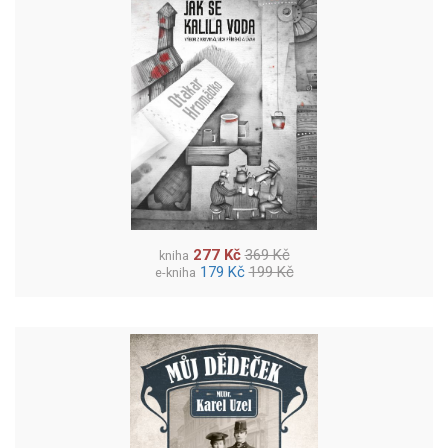
277 Kč
369 Kč
kniha
179 Kč
199 Kč
e-kniha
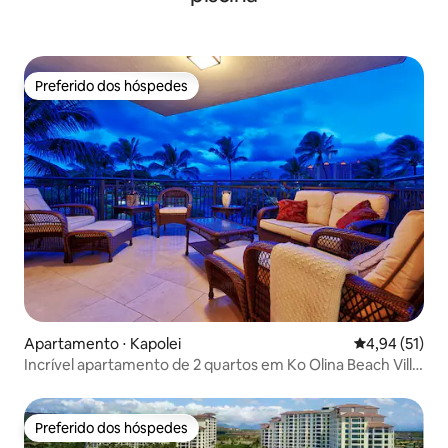
Preferido dos hóspedes
Preferido dos hóspedes
Apartamento ⋅ Kapolei
4,94 de uma a
4,94 (51)
Incrível apartamento de 2 quartos em Ko Olina Beach Villa
OT 314
Preferido dos hóspedes
Preferido dos hóspedes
——————————
### [Problem statement]
Because pictures are not wanted, give every entry above again exactly without them.

### [Task output]
277 Kč
369 Kč
kniha
179 Kč
199 Kč
e-kniha
Preferido dos hóspedes
Preferido dos hóspedes
Apartamento ⋅ Kapolei
4,94 de uma a
4,94 (51)
Incrível apartamento de 2 quartos em Ko Olina Beach Villa
OT 314
Preferido dos hóspedes
Preferido dos hóspedes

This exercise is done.